И ничего  поутру подхватывались и бежали в институт, и хрен нам был по деревне!


Как-то Везунчик застукал шармёра за странным занятием. Тот сидел голый на кровати, во рту держал гвоздь, а другим гвоздем водил по телу. Гвозди подсоединялись проводками к плоской батарейке с лампочкой, которая периодически вспыхивала. Оказалось, Толя ищет у себя эрогенные зоны Ну интересно же!

Когда Шурке удалось унять смех, возник бурный спор о природе мужской сексуальности.

«Эрогенный следопыт» утверждал, что мужчины и в этом вопросе, и во всех прочих, радикально отличаются от женщин. Везунчик как раз был противоположного мнения и особых различий не видел, за исключением некоторых подробностей физиологии.

 Но ведь женщины совсем по-другому испытывают оргазм!  кипятился Толя.

 Слушай, а сколько женских оргазмов ты испытал, что судишь так уверенно?  недоумевал оппонент.

 Да об этом же написано!! Вот, у Кинзи, например  тогда подобные аргументы были внове, тонкими струйками просачиваясь сквозь ржавый «железный занавес».


После начерченных на газетке диаграмм и бородатых сентенции типа: «на сарае тоже всякое пишут, а в нем, окромя дров, никогда ничего и не было», Шурка, со своей неизменной улыбкой, обронил: «Не знаю, кто как, но ты, Толька, точно русский: от мысли до мысли  тысяча верст!» Обид было

Эти горькие слова годы спустя обнаружились у Петра Вяземского  того самого, друга Пушкина и бла-бла-бла. Мягкосердечный Везунчик даже в раздражении сильно польстил Анатолию: друг Пушкина говорил о «пяти тысячах».
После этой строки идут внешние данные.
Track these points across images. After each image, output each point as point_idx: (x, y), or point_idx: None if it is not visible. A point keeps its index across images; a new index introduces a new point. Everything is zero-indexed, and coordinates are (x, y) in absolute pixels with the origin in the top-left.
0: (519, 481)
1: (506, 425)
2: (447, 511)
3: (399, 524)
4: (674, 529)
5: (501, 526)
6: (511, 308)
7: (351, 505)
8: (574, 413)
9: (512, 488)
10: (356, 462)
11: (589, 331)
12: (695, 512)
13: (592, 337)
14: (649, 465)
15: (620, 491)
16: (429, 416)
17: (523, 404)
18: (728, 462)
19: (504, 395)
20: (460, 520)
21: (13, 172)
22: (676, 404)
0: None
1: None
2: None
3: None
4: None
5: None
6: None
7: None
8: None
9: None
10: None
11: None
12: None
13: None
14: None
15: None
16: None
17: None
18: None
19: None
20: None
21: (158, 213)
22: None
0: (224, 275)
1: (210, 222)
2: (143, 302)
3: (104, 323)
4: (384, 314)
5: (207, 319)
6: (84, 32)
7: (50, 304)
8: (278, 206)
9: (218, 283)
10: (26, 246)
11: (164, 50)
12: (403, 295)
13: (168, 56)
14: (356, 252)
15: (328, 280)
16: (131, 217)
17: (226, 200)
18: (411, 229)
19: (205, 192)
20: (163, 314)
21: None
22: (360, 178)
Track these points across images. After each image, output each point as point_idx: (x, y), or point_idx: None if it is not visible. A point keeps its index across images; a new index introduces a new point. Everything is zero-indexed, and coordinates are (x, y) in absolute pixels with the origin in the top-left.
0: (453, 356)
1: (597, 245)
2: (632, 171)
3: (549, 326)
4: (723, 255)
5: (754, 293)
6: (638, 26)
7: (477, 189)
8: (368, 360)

Чаще других бывала яркая девушка, чье имя теперь выпало напрочь, осталась только кличка: Матёра. Она была румяной, шумной и крупной  той комплекции, когда речь идет уже не о весе, а о водоизмещении. И безо всяких табу  жизнерадостная противоположность анемичной Алене с ее ползучим безгрешным иудаизмом и некондиционным постельным бельем.

К неоспоримым недостаткам Матёры относилось неумолимое пение под гитару. Вооруженная, как муза, этим постоянным атрибутом, певица наваливалась всем центнером своего вдохновения на не успевших улизнуть преданных поклонников таланта, и начинала терзать вокалом и аккордом. Это был ее конек. И крест.

Этим же центнером, кстати, размазывала по стене тех, кто мелочно пытался намекнуть на «нетрадиционность» Везунчика. Тогда, правда, «гомосеки» были чем-то вроде инопланетян: таинственные и не очень реальные. Даже самые рослые и мускулистые парни их почему-то боялись.

Вот его, любящего Галича и Цветаеву, она обожала, и мне, как другу, тоже бы нежиться в лучах ее симпатии (если не в жарких объятиях).

Помнится, Шурка с Матёрой бодро, в маршевом ритме, пели: «А бойтесь единственно только того, кто скажет: я знаю как надо!»

Но я о ту пору предпочитал Ахматову и Мандельштама, а бардовские переборы и «маршевые ритмы» приветствовал не особо, что скрыть, увы, не удалось. Так что и там пролетел Может, тогда же и Ахматова разонравилась?


Потом, во взрослой жизни, Матёра даже где-то записывала свое творчество, и вот-вот должен был выйти диск, да чего-то не срослось. Ее, говорят, до сих пор можно видеть на всех фестивалях «самонадеятельной» песни, уже крепко выпившую и поющую, поющую, поющую У догорающего, как наша жизнь, костра.


А Маркс? Такую почетную, по меркам советской идеологии, кличку он получил за необыкновенно светлый аналитический ум. А так же и за болезненную застенчивость. В те годы принято было считать вождей мирового пролетариата редкостно целомудренными: они, как и учителя начальных классов, не какали, не писали и уж точно не трахались. Это потом общественности стало доподлинно известно, что «творец коммунизма» обезобразил не одну горничную своей кроткой благородной супруги. Видимо, страдавшей, как и наша Алена, слабостью по части симпатии к евреям. Ну и педагоги, как впоследствии установила практика, тоже на многое оказались горазды.